As shown in Table 4, the RMS of the validated residuals of the SD is lower than that of the LS and the KF. The reason may be that: (1) since the experiment is conducted in shallow sea, the influence of the systematic errors is relatively small; (2) the systematic error between the adjacent epochs are not exactly equal in the actual observations, and the SD cannot totally eliminate the systematic errors; (3) SD enlarges the influence of random errors. When using robust estimation, all the RMSs of the three methods decrease, which indicates that robust estimation can efficiently control the influence of gross errors. Compared with the R-LS and the R-SD, the RMS of the validated residuals of the R-KF is greatly reduced from 1.63 m and 1.81 m, respectively, to 0.85 m, which proves the higher precision of R-KF. From Fig. 14, it can be seen that both the KF and the R-KF need some certain epochs to make the filtering solution convergence. There is a bias between the solutions of R-KF and KF, since the former uses robust estimation to reduce the influence of the gross errors on the systematic error parameter, while the latter has no action on gross errors and inevitably brings the deviation of solution for underwater positioning.

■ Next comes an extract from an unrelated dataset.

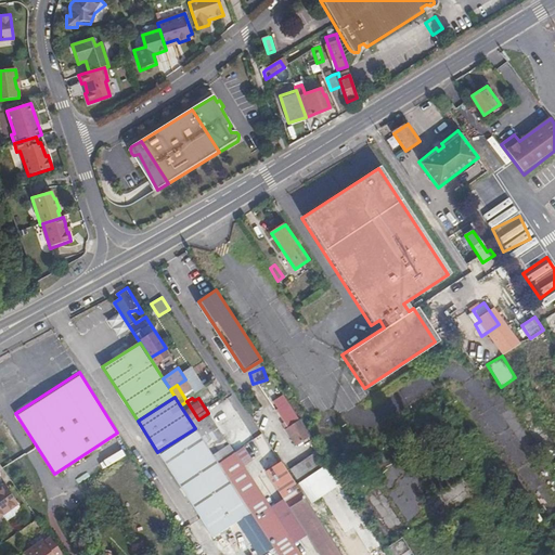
[(296,444),(309,435),(287,401),(275,409),(286,425),(283,427),(296,444)]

Table 4 The residuals statistics of the 20 epochs
Fig. 14
figure 14

The positioning result of epoch by epoch (blue line represents KF and red line is R-KF)

5 Conclusion

To reduce the effects of the systematic error and the gross error on the underwater positioning, this paper proposes a robust zero-difference Kalman filter based on the random walk model and the equivalent gain matrix. After the validation from the simulation experiment and a real example, the following conclusions can be drawn.

  1. 1.

    Compared with the zero-difference LS, the single-difference LS between the observation epochs can reduce the influence of the systematic error. However, it also enlarges the influence of the random errors and the gross errors. Although the robust single-difference LS can eliminate the influence of the gross errors by the robust estimation, its accuracy of underwater positioning is greatly reduced by the enlarged random errors and the remained systematic errors. The accuracy of zero-difference Kalman filter can be significantly improved compared to the zero-difference LS and the single-difference LS. At the same time, the zero-difference Kalman filter has the better performance in the case of the ship trajectories with irregular curve.

  2. 2.

    The proposed robust zero-difference Kalman filter can estimate the systematic error by the random walk model without enlarging the influence of the random errors, and resist the influence of the gross error by the equivalent gain matrix. In the simulating experiment, the positioning accuracy of the proposed algorithm is obviously superior to that of robust zero-difference LS and robust single-difference LS with the improvement of about 86–90% and about 5–15%, respectively. In the real data experiment, the RMS of the validated residuals of the robust zero-difference Kalman filter is about 0.8 m, and obviously less than that of robust zero-difference LS and the robust single-difference LS, which proves that the proposed algorithm has higher accuracy and stability.